We wholeheartedly agree with (3), which we try to clarify in terms of the principle of completeness. As to (4), it is a necessary step in defending the quality of a model, and such defenses are always contrastive. We believe that it is essentially correct, though not directly associated with replicability or reproducibility. What about a common description language and metadata?

Standardizing scientific work makes interoperability easier, which is obviously required for model replication. But standardizing prematurely will inevitably lead to a proliferation of standards instead of increasing interoperability. The problem is that we still do not know what should be included in the ideal future computational description of a model. Thus, any cutting-edge work is in danger of not being expressible in a common description language, which will require small adjustments of such languages, whose variety and number—but not necessarily their interoperability—will increase over time. There are already several such languages, such as SBML, CellML, FieldML, NineML, LEMS/NeuroML and PyNN (Davison et al. 2008; Gleeson et al. 2010; Cannon et al. 2014; McDougal et al. 2016). It should not be considered a serious violation of scientific norms to publish a paper describing new work without conforming to a previous standard.

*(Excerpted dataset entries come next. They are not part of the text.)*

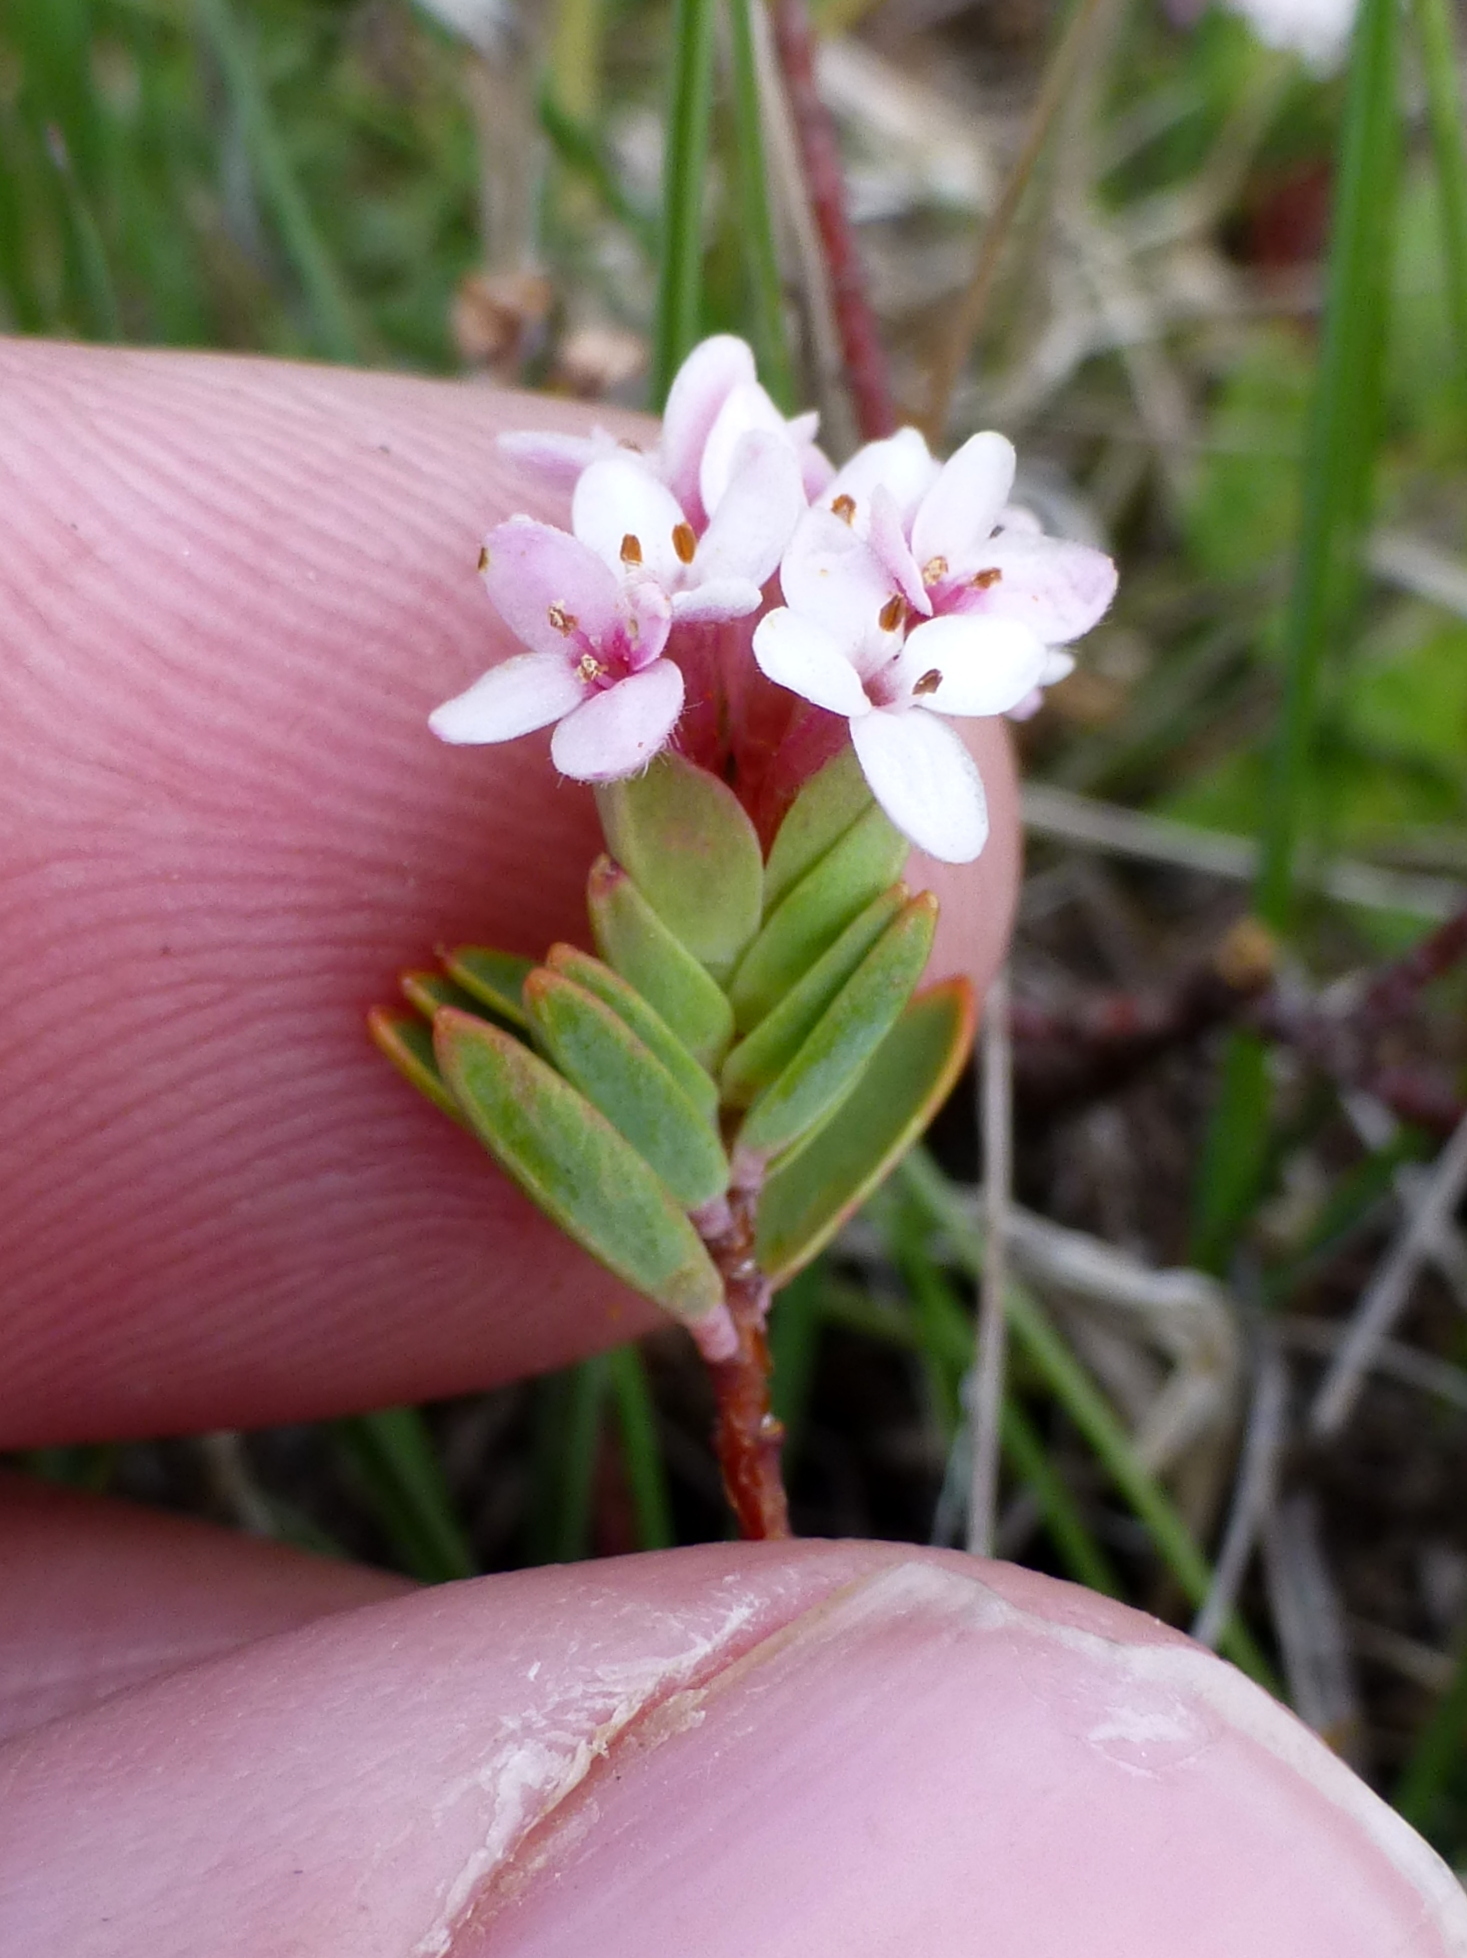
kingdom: Plantae
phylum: Tracheophyta
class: Magnoliopsida
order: Malvales
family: Thymelaeaceae
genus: Pimelea
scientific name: Pimelea alpina
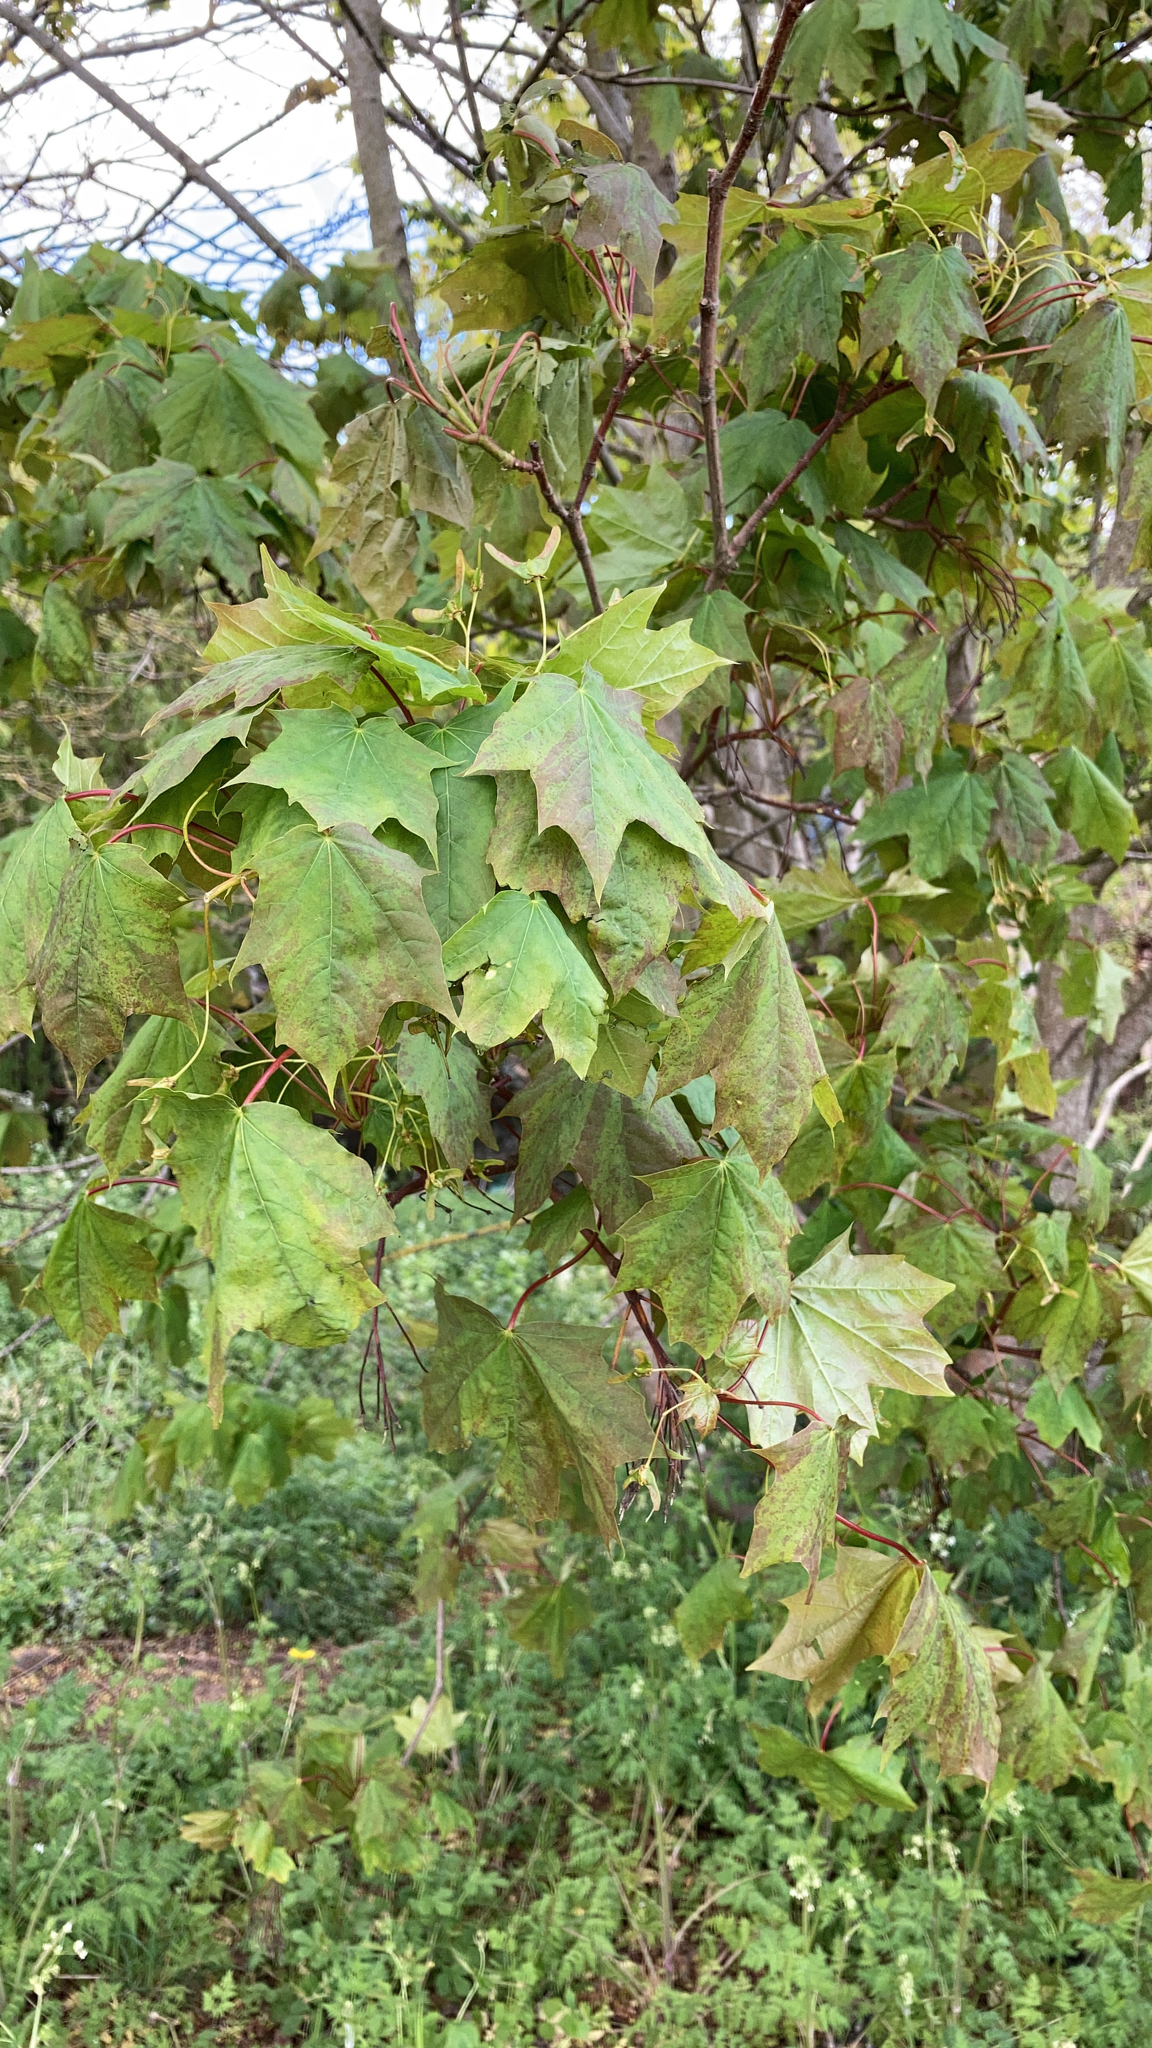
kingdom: Plantae
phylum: Tracheophyta
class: Magnoliopsida
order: Sapindales
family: Sapindaceae
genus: Acer
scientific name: Acer platanoides
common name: Norway maple
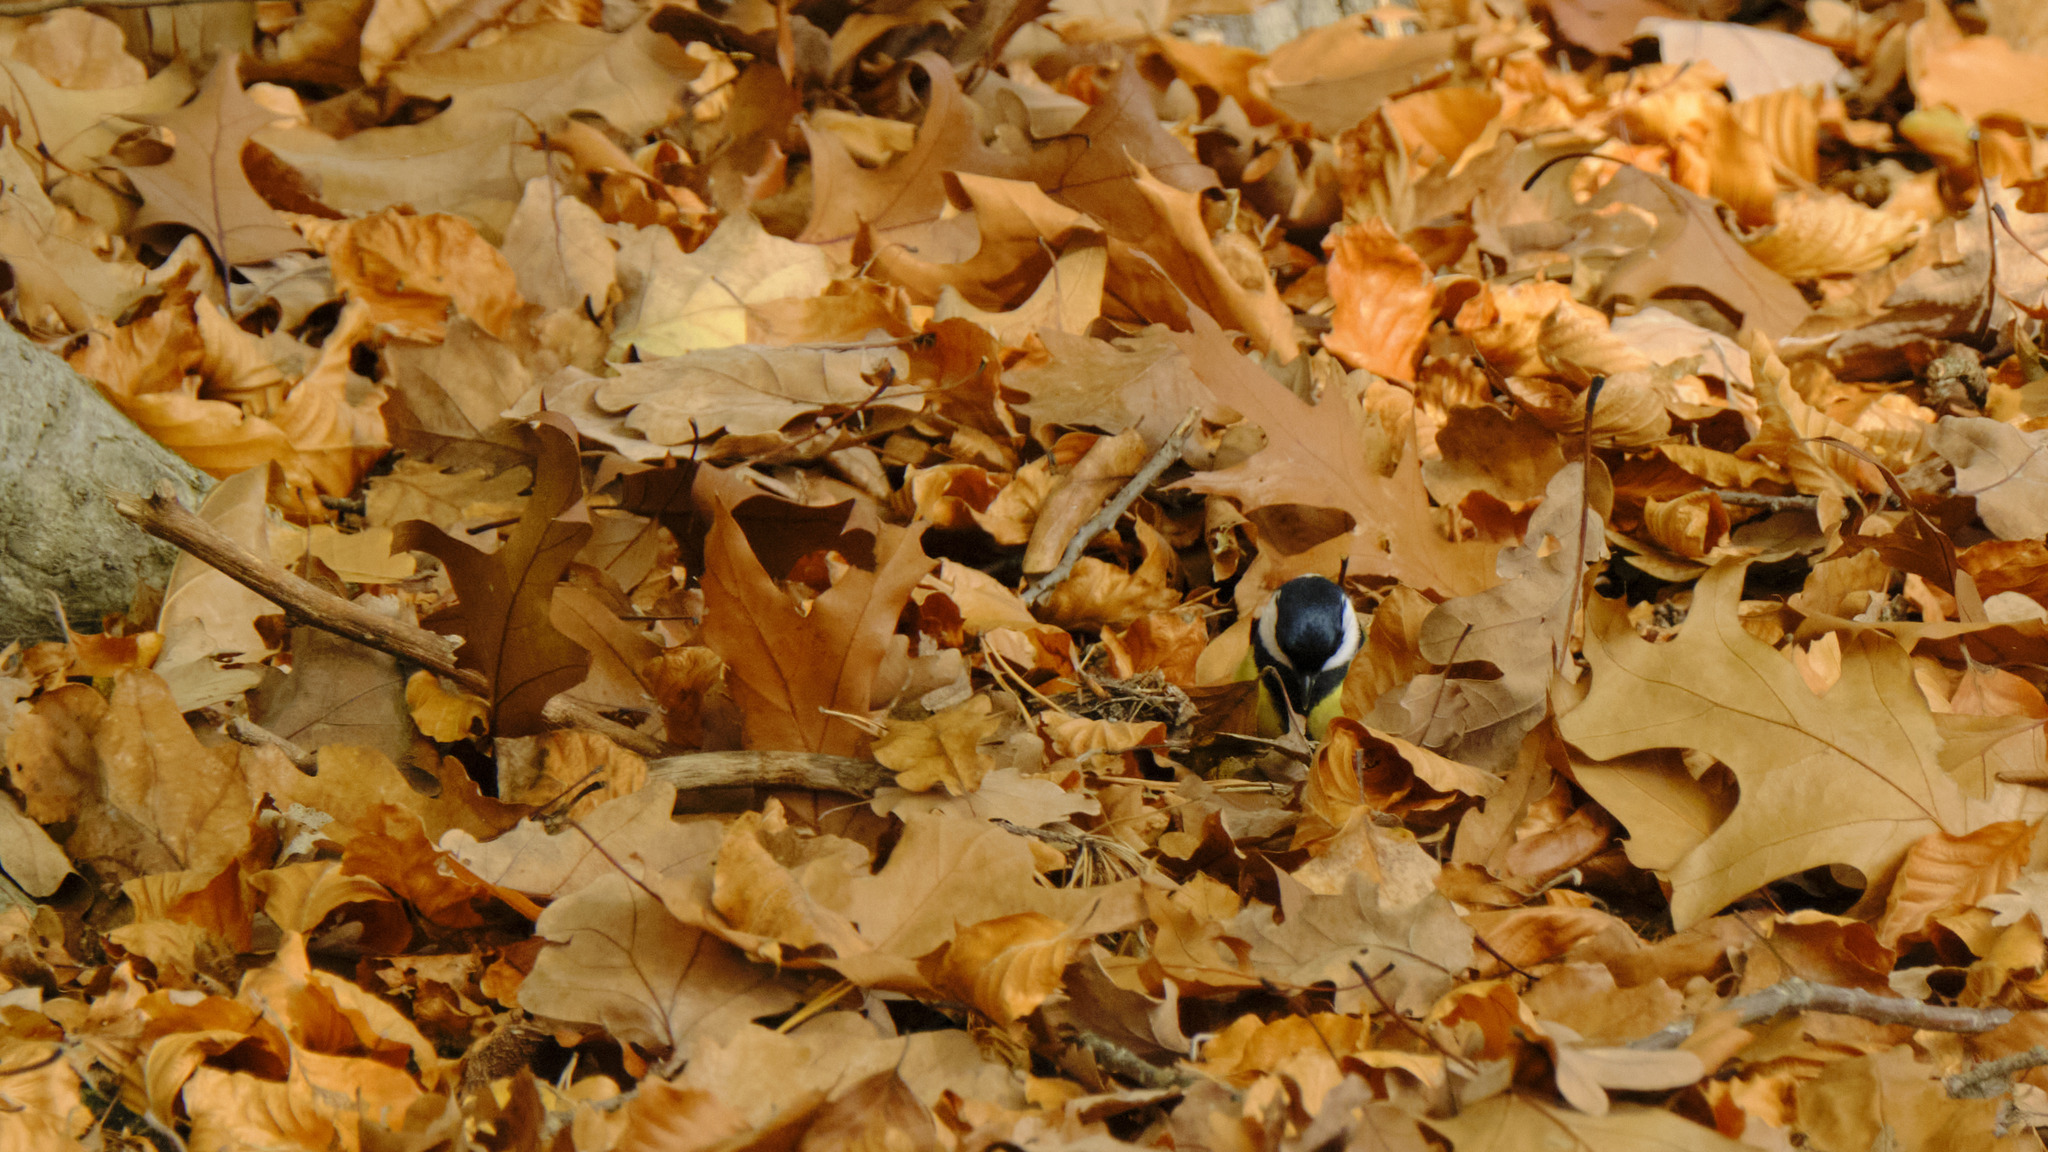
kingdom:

The same goes for open source software, which, as some argue, should be used whenever possible to generate publishable results (Easterbrook 2014; Gleeson et al. 2017). However, open source software is required only for replicability, and is not necessary for reproducibility. In other words, adherence to a common description language, common metadata description format and using open source software are all desirable but not strictly necessary features of correct scientific reporting.

5 Concluding remarks

In this opinion paper, we have argued that model reproducibility and replicability are different goals. In a nutshell, effective scientific communication requires that all and only relevant information is shared, and this is the basic guideline for model reproducibility. Model replicability and repeatability require that all details relevant to running the code be shared even if they are scientifically inessential. We hope that understanding that model repeatability, replicability, and reproducibility require different solutions will, in the long run, alleviate the current problems in the computational modeling community.